- Opening Delimiter -
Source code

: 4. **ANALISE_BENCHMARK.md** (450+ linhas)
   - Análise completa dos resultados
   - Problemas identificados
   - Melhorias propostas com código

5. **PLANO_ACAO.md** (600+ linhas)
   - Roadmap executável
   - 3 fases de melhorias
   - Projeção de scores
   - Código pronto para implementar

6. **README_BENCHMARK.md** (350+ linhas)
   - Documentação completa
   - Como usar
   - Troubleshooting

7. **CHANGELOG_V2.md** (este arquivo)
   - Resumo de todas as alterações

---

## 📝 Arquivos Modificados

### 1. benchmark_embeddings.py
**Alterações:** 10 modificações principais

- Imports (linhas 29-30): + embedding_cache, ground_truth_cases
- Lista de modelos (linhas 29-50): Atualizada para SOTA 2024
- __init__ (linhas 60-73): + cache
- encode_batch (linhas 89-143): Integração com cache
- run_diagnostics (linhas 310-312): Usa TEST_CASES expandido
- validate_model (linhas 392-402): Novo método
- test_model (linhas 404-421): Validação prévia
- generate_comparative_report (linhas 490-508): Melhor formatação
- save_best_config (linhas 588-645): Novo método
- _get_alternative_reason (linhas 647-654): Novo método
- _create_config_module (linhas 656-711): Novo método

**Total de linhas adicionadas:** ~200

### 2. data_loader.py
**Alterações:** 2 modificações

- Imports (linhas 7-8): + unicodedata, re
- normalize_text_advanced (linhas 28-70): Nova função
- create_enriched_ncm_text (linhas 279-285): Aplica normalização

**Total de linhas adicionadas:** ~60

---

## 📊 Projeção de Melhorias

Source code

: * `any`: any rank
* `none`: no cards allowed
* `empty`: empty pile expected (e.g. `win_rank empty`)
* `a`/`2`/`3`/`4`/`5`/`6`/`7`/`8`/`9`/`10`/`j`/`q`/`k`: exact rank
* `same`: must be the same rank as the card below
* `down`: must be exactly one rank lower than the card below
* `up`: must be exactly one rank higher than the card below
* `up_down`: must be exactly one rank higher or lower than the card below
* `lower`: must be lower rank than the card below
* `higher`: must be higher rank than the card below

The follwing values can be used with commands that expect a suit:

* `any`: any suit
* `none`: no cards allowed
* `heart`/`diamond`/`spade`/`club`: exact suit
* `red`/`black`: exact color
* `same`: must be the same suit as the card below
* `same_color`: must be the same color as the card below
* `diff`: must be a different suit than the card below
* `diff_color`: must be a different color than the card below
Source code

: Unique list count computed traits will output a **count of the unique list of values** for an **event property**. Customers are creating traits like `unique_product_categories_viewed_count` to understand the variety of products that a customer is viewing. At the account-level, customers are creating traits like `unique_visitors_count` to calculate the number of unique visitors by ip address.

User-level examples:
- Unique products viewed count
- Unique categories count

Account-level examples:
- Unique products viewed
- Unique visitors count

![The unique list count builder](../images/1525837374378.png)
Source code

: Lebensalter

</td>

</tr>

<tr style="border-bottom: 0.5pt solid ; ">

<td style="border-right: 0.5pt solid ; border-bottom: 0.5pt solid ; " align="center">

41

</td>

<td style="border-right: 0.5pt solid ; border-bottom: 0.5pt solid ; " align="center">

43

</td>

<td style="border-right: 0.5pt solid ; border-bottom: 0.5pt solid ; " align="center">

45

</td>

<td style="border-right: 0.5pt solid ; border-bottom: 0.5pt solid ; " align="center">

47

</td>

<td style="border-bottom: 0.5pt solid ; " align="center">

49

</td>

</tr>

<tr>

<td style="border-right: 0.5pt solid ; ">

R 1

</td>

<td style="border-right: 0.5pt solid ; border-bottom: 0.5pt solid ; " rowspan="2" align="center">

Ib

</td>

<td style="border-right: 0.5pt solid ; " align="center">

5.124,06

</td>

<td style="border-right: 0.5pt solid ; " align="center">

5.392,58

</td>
- Closing Delimiter -
▸ About this exercise: Copy the entries above exactly, so that each line matches the original.

▸ Solution for this task:
Source code

: 4. **ANALISE_BENCHMARK.md** (450+ linhas)
   - Análise completa dos resultados
   - Problemas identificados
   - Melhorias propostas com código

5. **PLANO_ACAO.md** (600+ linhas)
   - Roadmap executável
   - 3 fases de melhorias
   - Projeção de scores
   - Código pronto para implementar

6. **README_BENCHMARK.md** (350+ linhas)
   - Documentação completa
   - Como usar
   - Troubleshooting

7. **CHANGELOG_V2.md** (este arquivo)
   - Resumo de todas as alterações

---

## 📝 Arquivos Modificados

### 1. benchmark_embeddings.py
**Alterações:** 10 modificações principais

- Imports (linhas 29-30): + embedding_cache, ground_truth_cases
- Lista de modelos (linhas 29-50): Atualizada para SOTA 2024
- __init__ (linhas 60-73): + cache
- encode_batch (linhas 89-143): Integração com cache
- run_diagnostics (linhas 310-312): Usa TEST_CASES expandido
- validate_model (linhas 392-402): Novo método
- test_model (linhas 404-421): Validação prévia
- generate_comparative_report (linhas 490-508): Melhor formatação
- save_best_config (linhas 588-645): Novo método
- _get_alternative_reason (linhas 647-654): Novo método
- _create_config_module (linhas 656-711): Novo método

**Total de linhas adicionadas:** ~200

### 2. data_loader.py
**Alterações:** 2 modificações

- Imports (linhas 7-8): + unicodedata, re
- normalize_text_advanced (linhas 28-70): Nova função
- create_enriched_ncm_text (linhas 279-285): Aplica normalização

**Total de linhas adicionadas:** ~60

---

## 📊 Projeção de Melhorias

Source code

: * `any`: any rank
* `none`: no cards allowed
* `empty`: empty pile expected (e.g. `win_rank empty`)
* `a`/`2`/`3`/`4`/`5`/`6`/`7`/`8`/`9`/`10`/`j`/`q`/`k`: exact rank
* `same`: must be the same rank as the card below
* `down`: must be exactly one rank lower than the card below
* `up`: must be exactly one rank higher than the card below
* `up_down`: must be exactly one rank higher or lower than the card below
* `lower`: must be lower rank than the card below
* `higher`: must be higher rank than the card below

The follwing values can be used with commands that expect a suit:

* `any`: any suit
* `none`: no cards allowed
* `heart`/`diamond`/`spade`/`club`: exact suit
* `red`/`black`: exact color
* `same`: must be the same suit as the card below
* `same_color`: must be the same color as the card below
* `diff`: must be a different suit than the card below
* `diff_color`: must be a different color than the card below
Source code

: Unique list count computed traits will output a **count of the unique list of values** for an **event property**. Customers are creating traits like `unique_product_categories_viewed_count` to understand the variety of products that a customer is viewing. At the account-level, customers are creating traits like `unique_visitors_count` to calculate the number of unique visitors by ip address.

User-level examples:
- Unique products viewed count
- Unique categories count

Account-level examples:
- Unique products viewed
- Unique visitors count

![The unique list count builder](../images/1525837374378.png)
Source code

: Lebensalter

</td>

</tr>

<tr style="border-bottom: 0.5pt solid ; ">

<td style="border-right: 0.5pt solid ; border-bottom: 0.5pt solid ; " align="center">

41

</td>

<td style="border-right: 0.5pt solid ; border-bottom: 0.5pt solid ; " align="center">

43

</td>

<td style="border-right: 0.5pt solid ; border-bottom: 0.5pt solid ; " align="center">

45

</td>

<td style="border-right: 0.5pt solid ; border-bottom: 0.5pt solid ; " align="center">

47

</td>

<td style="border-bottom: 0.5pt solid ; " align="center">

49

</td>

</tr>

<tr>

<td style="border-right: 0.5pt solid ; ">

R 1

</td>

<td style="border-right: 0.5pt solid ; border-bottom: 0.5pt solid ; " rowspan="2" align="center">

Ib

</td>

<td style="border-right: 0.5pt solid ; " align="center">

5.124,06

</td>

<td style="border-right: 0.5pt solid ; " align="center">

5.392,58

</td>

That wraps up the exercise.